Task requirements: Working from the records below, repeat exactly the lines starting at the line that contains "right shoulder: (858, 317, -13)" and ending at the line that contains "right knee: (850, 485, 16)", inclusive.

▼

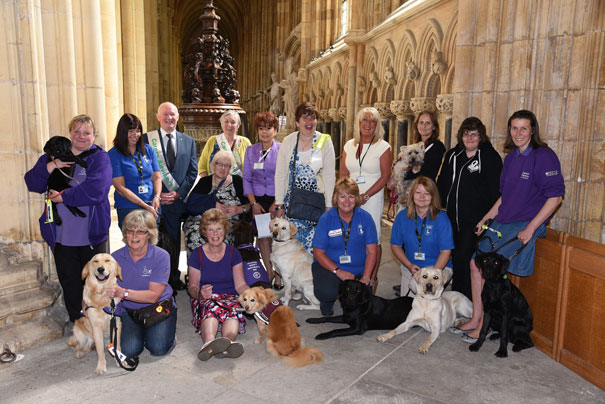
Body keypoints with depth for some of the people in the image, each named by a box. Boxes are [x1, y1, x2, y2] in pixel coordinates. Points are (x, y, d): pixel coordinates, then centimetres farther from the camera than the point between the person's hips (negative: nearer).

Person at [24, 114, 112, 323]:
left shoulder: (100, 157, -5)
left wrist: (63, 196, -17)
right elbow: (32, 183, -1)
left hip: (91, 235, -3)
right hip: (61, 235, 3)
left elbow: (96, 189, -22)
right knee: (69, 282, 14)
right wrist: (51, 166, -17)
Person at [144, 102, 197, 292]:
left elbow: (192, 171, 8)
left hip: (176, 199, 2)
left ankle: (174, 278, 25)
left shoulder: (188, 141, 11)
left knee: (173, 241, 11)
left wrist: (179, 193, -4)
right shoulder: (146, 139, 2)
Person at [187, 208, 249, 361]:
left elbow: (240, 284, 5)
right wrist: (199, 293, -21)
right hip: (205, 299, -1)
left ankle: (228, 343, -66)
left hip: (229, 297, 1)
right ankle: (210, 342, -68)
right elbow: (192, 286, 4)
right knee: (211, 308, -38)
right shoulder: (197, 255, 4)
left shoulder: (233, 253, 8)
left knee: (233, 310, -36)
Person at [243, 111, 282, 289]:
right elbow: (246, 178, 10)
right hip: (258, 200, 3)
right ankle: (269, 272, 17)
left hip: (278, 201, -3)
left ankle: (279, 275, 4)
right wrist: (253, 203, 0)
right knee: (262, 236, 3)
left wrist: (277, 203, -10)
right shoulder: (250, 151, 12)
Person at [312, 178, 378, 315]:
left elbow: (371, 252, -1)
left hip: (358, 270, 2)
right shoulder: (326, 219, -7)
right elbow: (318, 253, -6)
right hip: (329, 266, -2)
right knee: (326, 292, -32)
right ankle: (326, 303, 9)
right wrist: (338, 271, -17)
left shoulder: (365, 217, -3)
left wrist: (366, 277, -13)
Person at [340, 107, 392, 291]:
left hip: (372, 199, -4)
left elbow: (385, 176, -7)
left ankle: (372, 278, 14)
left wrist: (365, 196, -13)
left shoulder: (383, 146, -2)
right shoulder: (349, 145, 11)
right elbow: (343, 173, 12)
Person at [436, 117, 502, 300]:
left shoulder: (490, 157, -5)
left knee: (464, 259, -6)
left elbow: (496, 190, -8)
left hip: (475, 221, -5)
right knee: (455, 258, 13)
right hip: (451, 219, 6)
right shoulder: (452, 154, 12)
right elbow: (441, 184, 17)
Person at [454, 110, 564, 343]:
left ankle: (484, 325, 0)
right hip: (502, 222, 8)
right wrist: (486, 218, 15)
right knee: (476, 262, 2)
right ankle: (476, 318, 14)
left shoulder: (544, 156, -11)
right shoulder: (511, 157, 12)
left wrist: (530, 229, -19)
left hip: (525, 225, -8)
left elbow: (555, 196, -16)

▲
▼

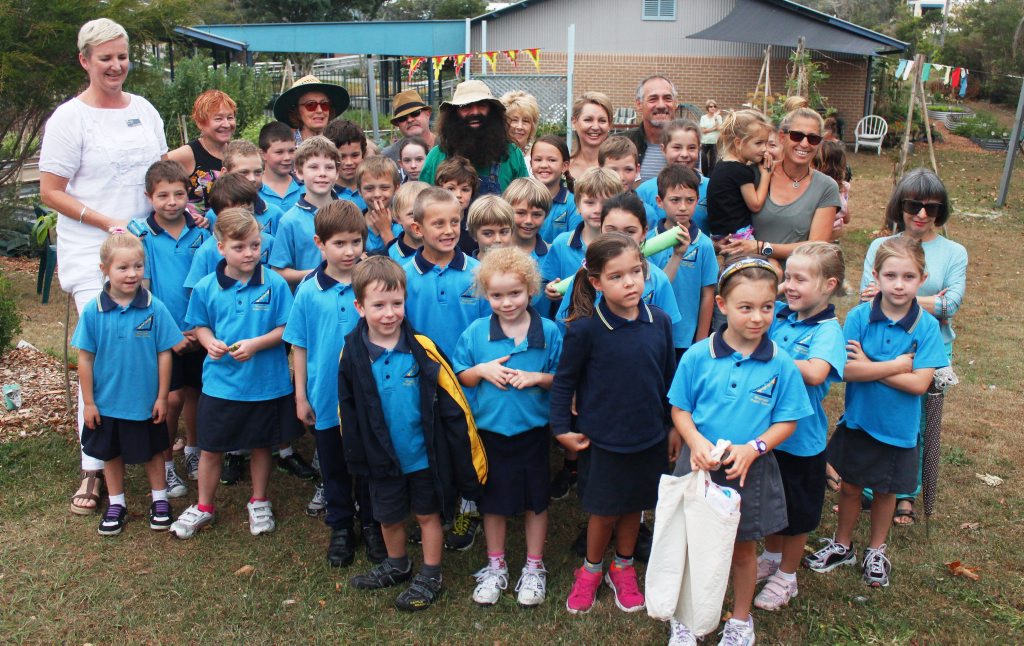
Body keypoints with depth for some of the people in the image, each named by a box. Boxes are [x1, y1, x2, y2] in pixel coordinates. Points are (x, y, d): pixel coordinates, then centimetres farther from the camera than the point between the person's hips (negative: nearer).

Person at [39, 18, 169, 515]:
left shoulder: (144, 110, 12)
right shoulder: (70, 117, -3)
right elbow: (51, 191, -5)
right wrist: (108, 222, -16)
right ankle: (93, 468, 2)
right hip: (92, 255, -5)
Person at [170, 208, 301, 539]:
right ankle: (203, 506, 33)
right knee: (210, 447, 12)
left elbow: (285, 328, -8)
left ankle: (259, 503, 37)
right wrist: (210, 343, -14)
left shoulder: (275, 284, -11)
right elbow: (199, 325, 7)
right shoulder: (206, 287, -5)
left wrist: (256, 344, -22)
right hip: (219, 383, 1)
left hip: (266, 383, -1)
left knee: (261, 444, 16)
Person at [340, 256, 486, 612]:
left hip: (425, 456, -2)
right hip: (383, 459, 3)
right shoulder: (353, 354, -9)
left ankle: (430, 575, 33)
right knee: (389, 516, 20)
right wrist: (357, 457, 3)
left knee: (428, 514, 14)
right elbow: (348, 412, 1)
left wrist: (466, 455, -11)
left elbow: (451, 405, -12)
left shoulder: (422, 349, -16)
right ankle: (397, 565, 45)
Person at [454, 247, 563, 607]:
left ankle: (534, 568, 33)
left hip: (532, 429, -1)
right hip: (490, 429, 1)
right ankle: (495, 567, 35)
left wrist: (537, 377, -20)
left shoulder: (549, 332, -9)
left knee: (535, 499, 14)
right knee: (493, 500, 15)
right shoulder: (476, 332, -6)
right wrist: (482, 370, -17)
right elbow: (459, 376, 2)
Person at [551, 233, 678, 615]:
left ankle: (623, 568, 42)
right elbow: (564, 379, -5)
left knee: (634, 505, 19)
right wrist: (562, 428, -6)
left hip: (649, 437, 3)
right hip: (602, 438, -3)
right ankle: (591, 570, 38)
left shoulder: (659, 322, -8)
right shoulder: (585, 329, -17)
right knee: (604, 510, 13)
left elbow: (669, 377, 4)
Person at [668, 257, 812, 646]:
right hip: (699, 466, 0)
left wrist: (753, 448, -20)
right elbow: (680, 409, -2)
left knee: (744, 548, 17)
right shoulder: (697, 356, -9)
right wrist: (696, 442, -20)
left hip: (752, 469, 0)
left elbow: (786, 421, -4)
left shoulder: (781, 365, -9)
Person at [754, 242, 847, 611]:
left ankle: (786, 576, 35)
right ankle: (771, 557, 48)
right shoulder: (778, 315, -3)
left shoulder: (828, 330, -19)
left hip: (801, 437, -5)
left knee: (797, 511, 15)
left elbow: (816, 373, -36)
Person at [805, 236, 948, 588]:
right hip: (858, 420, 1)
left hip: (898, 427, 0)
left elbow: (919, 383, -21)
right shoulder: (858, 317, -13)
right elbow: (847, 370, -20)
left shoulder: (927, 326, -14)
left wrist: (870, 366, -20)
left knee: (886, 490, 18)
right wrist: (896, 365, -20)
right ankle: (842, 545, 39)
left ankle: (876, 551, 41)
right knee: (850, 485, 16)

▲

Answer area:
right shoulder: (858, 317, -13)
right elbow: (847, 370, -20)
left shoulder: (927, 326, -14)
left wrist: (870, 366, -20)
left knee: (886, 490, 18)
right wrist: (896, 365, -20)
right ankle: (842, 545, 39)
left ankle: (876, 551, 41)
right knee: (850, 485, 16)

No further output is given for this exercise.